Word for word, restate the entries below from their first line through the line that contains "Owner-Occupied".

======== DATA RECORDS ========

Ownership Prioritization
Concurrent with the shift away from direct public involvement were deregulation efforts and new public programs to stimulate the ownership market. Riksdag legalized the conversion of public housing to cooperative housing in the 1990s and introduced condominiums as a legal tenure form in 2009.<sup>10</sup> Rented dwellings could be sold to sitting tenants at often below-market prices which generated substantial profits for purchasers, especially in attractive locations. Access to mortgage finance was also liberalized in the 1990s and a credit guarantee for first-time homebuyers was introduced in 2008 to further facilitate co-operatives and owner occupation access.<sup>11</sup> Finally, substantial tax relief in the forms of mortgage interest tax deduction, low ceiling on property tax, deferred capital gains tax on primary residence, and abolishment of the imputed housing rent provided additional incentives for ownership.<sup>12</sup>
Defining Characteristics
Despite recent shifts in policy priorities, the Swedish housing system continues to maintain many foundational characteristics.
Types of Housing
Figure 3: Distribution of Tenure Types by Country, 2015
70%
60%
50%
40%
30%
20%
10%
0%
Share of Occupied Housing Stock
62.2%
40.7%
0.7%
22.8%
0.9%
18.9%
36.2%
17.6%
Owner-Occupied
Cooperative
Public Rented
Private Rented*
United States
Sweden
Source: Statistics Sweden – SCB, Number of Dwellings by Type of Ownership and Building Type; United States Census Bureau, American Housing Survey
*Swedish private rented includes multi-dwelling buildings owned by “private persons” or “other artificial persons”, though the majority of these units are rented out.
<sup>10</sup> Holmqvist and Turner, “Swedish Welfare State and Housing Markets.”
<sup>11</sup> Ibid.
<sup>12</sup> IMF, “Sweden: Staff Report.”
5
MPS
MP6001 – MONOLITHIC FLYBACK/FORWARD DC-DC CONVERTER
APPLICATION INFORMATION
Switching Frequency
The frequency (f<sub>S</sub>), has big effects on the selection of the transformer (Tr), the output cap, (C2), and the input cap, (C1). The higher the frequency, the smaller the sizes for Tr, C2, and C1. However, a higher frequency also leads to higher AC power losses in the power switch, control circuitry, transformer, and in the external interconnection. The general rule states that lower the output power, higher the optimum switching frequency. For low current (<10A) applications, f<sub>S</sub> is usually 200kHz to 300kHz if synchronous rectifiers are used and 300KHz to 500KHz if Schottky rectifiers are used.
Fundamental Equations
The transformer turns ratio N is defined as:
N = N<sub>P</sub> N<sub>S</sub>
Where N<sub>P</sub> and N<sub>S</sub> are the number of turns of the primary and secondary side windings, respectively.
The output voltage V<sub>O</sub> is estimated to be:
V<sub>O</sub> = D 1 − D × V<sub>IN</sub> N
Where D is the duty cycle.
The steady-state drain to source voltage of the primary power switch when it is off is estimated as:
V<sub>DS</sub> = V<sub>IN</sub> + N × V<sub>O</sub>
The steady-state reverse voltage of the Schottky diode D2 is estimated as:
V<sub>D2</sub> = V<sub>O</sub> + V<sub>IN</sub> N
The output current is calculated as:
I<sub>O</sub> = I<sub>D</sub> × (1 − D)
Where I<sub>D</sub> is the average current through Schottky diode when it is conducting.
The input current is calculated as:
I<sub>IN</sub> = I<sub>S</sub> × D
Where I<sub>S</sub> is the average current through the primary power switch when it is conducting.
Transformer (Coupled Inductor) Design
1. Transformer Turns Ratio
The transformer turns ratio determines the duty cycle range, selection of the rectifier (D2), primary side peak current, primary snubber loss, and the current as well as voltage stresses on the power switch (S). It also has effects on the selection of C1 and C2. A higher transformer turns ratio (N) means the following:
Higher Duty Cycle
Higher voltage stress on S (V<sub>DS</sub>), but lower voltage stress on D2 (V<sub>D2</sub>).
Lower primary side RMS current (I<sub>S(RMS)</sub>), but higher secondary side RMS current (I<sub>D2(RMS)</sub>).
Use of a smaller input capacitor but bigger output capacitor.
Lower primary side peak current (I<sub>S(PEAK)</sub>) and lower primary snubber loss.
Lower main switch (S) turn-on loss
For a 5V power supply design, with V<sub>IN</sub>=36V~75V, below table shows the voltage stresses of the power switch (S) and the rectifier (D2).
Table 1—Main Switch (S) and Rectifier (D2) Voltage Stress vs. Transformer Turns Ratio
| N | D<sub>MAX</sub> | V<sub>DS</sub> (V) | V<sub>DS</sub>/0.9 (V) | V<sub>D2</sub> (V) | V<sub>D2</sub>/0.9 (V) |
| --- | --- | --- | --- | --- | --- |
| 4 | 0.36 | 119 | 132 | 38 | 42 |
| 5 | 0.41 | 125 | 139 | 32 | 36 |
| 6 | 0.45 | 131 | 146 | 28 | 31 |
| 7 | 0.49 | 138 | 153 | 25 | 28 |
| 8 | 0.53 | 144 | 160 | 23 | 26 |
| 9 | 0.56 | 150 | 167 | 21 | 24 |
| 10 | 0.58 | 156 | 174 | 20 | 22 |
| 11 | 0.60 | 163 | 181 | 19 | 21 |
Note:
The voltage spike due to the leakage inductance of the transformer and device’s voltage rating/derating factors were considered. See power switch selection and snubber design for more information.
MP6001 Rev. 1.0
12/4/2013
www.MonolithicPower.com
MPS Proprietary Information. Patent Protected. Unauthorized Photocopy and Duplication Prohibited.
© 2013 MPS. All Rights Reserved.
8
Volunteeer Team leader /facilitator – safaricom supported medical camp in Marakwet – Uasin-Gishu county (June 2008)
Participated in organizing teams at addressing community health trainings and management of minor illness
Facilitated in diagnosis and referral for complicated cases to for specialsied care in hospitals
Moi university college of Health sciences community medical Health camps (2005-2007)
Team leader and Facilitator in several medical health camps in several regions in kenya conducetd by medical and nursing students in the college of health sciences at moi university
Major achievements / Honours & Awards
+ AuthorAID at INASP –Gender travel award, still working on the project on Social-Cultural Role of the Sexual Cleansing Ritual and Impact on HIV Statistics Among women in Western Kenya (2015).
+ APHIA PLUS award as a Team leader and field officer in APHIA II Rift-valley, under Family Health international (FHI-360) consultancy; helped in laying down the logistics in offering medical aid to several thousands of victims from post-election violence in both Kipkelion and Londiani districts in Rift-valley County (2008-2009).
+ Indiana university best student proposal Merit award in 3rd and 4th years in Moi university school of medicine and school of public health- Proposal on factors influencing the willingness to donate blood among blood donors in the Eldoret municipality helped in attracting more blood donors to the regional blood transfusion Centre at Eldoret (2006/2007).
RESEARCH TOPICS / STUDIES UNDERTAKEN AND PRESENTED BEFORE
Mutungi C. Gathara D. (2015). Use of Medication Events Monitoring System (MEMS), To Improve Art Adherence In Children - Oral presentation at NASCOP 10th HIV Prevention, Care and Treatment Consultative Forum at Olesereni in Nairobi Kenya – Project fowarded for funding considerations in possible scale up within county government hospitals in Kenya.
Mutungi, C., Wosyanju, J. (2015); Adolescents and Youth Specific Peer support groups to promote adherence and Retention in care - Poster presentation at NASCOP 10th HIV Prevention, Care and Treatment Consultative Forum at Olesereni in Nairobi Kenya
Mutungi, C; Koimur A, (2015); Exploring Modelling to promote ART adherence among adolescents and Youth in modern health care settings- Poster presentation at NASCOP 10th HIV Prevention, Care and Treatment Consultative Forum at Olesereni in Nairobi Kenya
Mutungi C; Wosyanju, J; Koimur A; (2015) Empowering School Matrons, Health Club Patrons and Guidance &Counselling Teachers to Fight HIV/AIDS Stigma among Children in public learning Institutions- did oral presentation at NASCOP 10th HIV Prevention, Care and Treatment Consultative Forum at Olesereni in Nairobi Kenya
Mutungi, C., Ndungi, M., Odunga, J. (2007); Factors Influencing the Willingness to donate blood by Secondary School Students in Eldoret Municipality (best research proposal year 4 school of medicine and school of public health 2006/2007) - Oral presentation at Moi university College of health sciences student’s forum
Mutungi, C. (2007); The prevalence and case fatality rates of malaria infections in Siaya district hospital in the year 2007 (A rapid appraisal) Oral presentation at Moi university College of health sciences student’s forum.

========

◆ SOLUTION ◆
Ownership Prioritization
Concurrent with the shift away from direct public involvement were deregulation efforts and new public programs to stimulate the ownership market. Riksdag legalized the conversion of public housing to cooperative housing in the 1990s and introduced condominiums as a legal tenure form in 2009.<sup>10</sup> Rented dwellings could be sold to sitting tenants at often below-market prices which generated substantial profits for purchasers, especially in attractive locations. Access to mortgage finance was also liberalized in the 1990s and a credit guarantee for first-time homebuyers was introduced in 2008 to further facilitate co-operatives and owner occupation access.<sup>11</sup> Finally, substantial tax relief in the forms of mortgage interest tax deduction, low ceiling on property tax, deferred capital gains tax on primary residence, and abolishment of the imputed housing rent provided additional incentives for ownership.<sup>12</sup>
Defining Characteristics
Despite recent shifts in policy priorities, the Swedish housing system continues to maintain many foundational characteristics.
Types of Housing
Figure 3: Distribution of Tenure Types by Country, 2015
70%
60%
50%
40%
30%
20%
10%
0%
Share of Occupied Housing Stock
62.2%
40.7%
0.7%
22.8%
0.9%
18.9%
36.2%
17.6%
Owner-Occupied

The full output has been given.